The primary end point of each trial was defined as including 3 or more complete spontaneous bowel movements (CSBMs) per week and an increase of at least 1 CSBM per week from baseline for at least 9 of the 12-week treatment period. Secondary end points included stool frequency (weekly rates of CSBMs and SBMs), stool consistency, severity of straining, abdominal discomfort, bloating, and constipation severity.

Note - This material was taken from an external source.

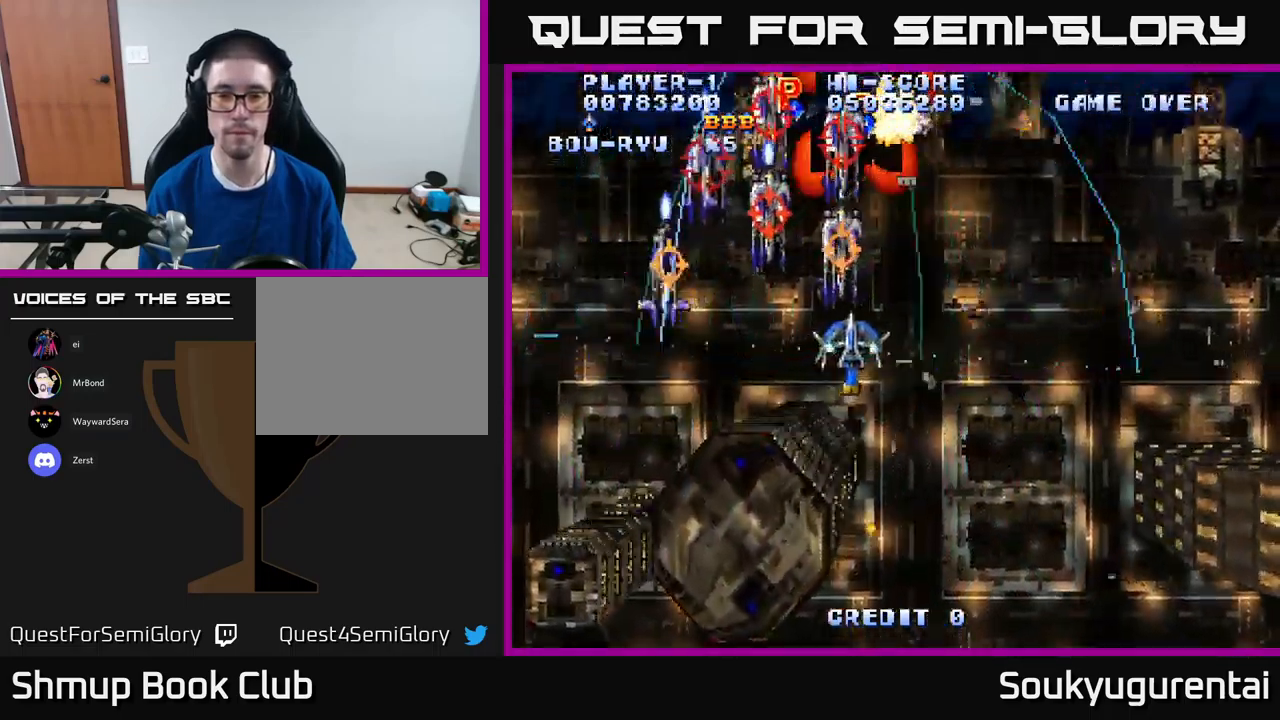
{"dt_ms": 500, "buttons": ["A", "DPAD_DOWN", "DPAD_RIGHT"], "left_stick": "center", "right_stick": "center", "events": [[133, "DPAD_UP", "down"], [150, "DPAD_RIGHT", "up"], [300, "DPAD_UP", "up"], [317, "DPAD_RIGHT", "down"], [333, "A", "up"], [383, "A", "down"], [417, "DPAD_DOWN", "down"]]}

The primary end point was reached by 21.2% of patients in Trial 303 and 16% of patients in trial 01 who received the 145-µg dose of linaclotide and 19.4% (Trial 303), and 21.3% (Trial 01) of the patients who received the 290-µg dose of linaclotide. Of patients receiving placebo, 3.3% (Trial 303) and 6% (Trial 01) achieved primary end points (P<.01 for each linaclotide dose, as compared with placebo, for each trial). Patients who received linaclotide had significant improvements in all secondary end points from baseline to week 12 compared with patients receiving placebo. Researchers also noted significant improvements in the overall and component PAC-QOL scores for patients on both linaclotide doses compared with placebo (with the exception of psychosocial discomfort in Trial 303 for patients given the 290-µg dose).

The most common adverse event was diarrhea, which led to discontinuation of treatment by 4.7% and 3.8% of patients who received 145 µg and 290 µg of linaclotide, respectively, vs 0.5% in the placebo group.

“In these two, large phase 3 trials involving patients with chronic constipation, linaclotide led to improvement in bowel and abdominal symptoms and reduced the severity of constipation. Linaclotide has the potential to offer multisymptom relief to patients with chronic constipation,” the authors concluded.